You mention that Ayariga, Nii Lantey Vanderpuje and your good self were the “campaign legs” of Prof. Mills in 2008. Is that right? What I know is that Ayariga was Mills’ spokesman. But in the heat of campaign ’08 Ayariga was busy contesting for re-election in Bawku – which meant that speaking for himself was hard enough for him, not to mention speaking for someone else. That was why you became the de-facto spokesperson for candidate Mills by virtue of your position as “communications director” of the campaign.

If Ayariga had won the parliamentary contest in Bawku, he couldn’t have been President Mills’ spokesman. The job could have fallen on your lap. Unfortunately for the both of you, Ayariga lost the Bawku seat and the President very rightly saw him as the best guy to be speaking for him. Then you were peeved – and justifiably so. I would have been peeved if I were in your shoes. It’s only human. As they say in my village, “Obi nhuhu ma obi nkeka” – meaning that “I won’t blow cold air over a hot slice of roasted yam for you to come and take generous bites.” Why should you help the candidate to win power only for some other guy to come and take up the juicy job?

True to human form, you reportedly made your position on this clear in various ways – putting a lot of pressure on the president. In circumstances like these, what’s a man of peace supposed to do? The president came up with a compromise deal by creating an amorphous communications structure which seems to satisfy you quite well. It’s all good for you but it doesn’t help the president to deliver on his promise of a “lean” government.

Mr. Anyidoho, I appreciate your invitation for me to come over to your office to have a look at your job specification. I don’t know whether I want to take that risk. The last time the NDC was in power, some of the people who were ‘invited’ to the Castle came out with “identification haircuts”, their heads shaved with broken bottles. I am scared and I can’t take that risk.
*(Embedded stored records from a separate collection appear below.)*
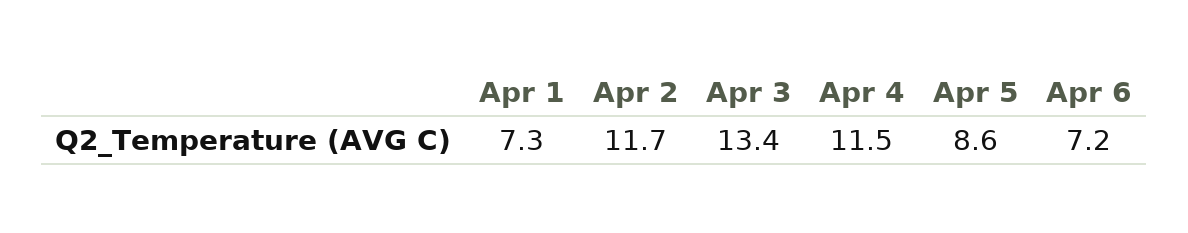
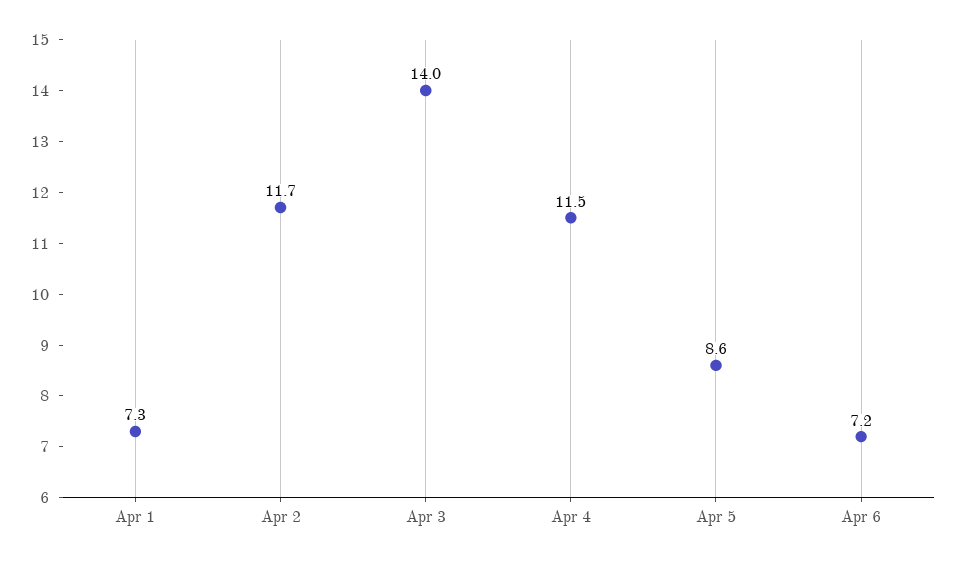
Apr 3: 13.4 -> 14

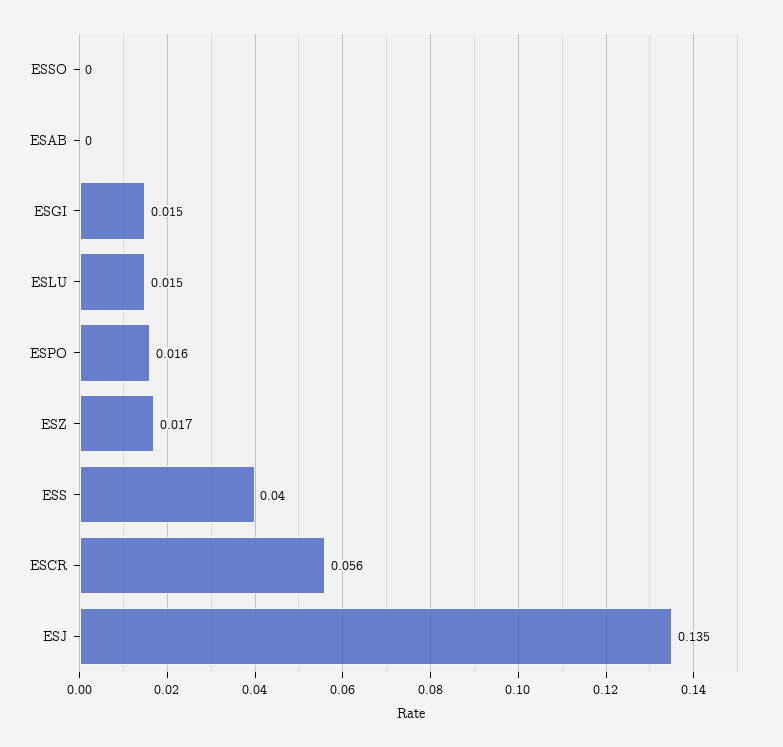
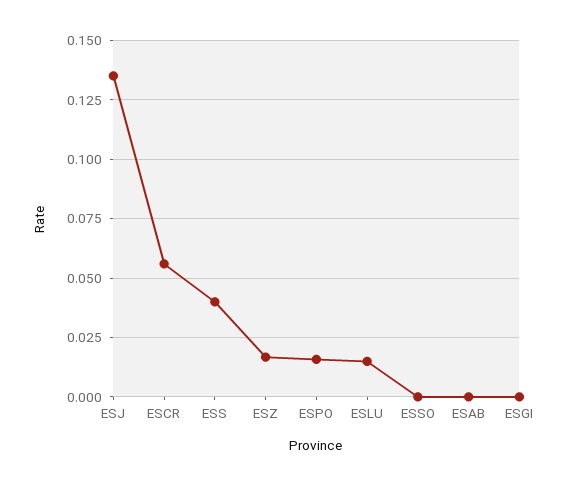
ESGI: 0.015 -> 0

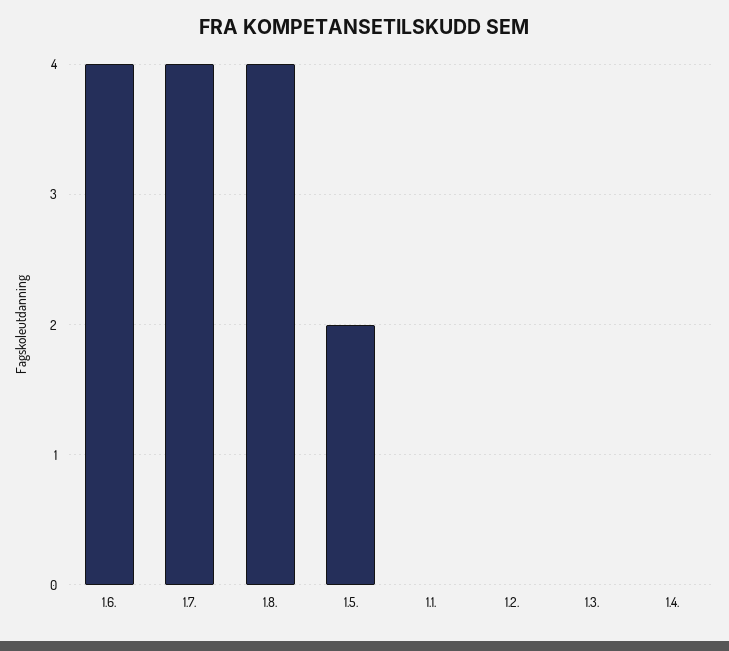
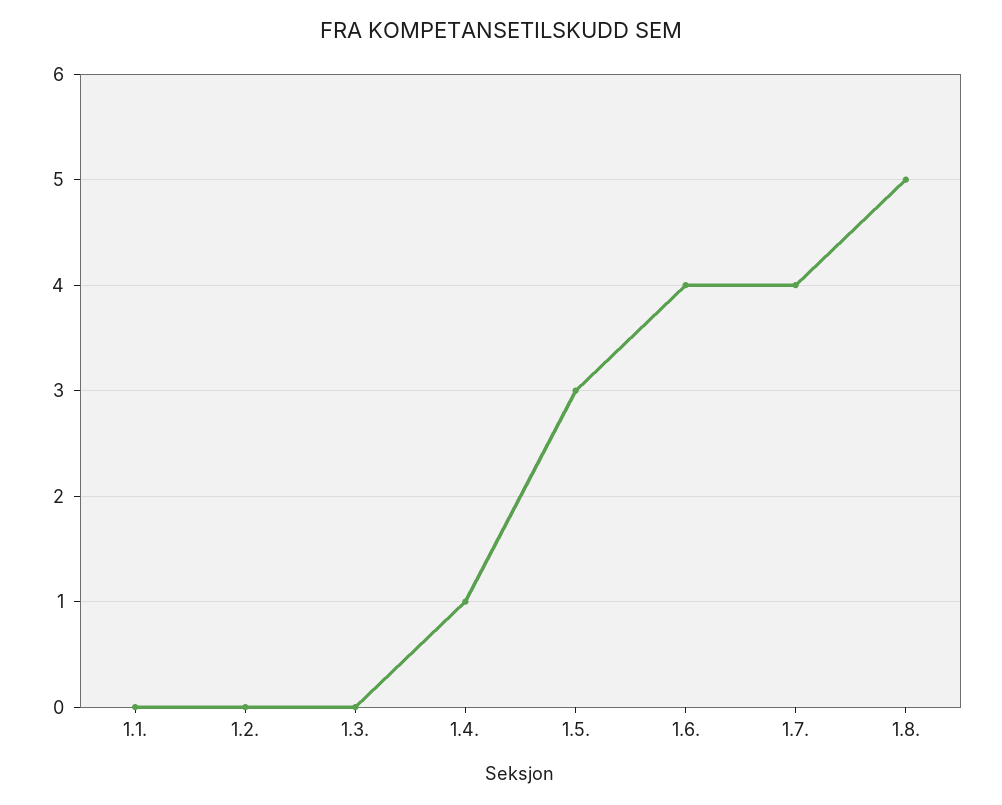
1.8.: 4 -> 5
1.5.: 2 -> 3
1.4.: 0 -> 1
That’s why I have been calling you on the phone to find out if you could just send me your job specification (along with Ayariga’s) by email. None of my calls have been answered. I even left a couple of messages on your ‘Kasapa’ line asking you to get back to me. You didn’t. I suppose you are too busy ‘scanning’ the media. Keep it up! But when you do get the time, please send me the documents because I don’t want to take the risk of coming to the Castle. Not yet. I will come when I am convinced that you are not going to give me an identification haircut and tell me that it is not as bad as what Rawlings’ Castle was noted for.

I’d also be very grateful if you could send me the job specifications for the various ministers at the presidency. Frankly, I consider them to be hangers-on who have added some extra ‘fat’ to the government which was supposed to be lean. I will conclude by insisting, with all the “cobwebs” still in my head, that the government could be leaner than it is now and until it is trimmed further, I will not stop saying that your boss pulled a fast one on us.
I remain,
Citizen Kwamena


PS: Next time you issue a rejoinder to an opinion piece I have written, please do well to let me have a copy. You rather unwisely refused to send me a copy of the one you recently wrote and I was forced to go and beg a friend to let me have one, which I posted on my blogsite. And, hey, if you have time on your hands, please, let’s meet up for a drink sometime soon – probably at Duncan’s in Osu. It’s a neutral venue! Thank you very much. May God make our government leaner so that our nation will become “greater and stronger”, as the president put it on Independence Day.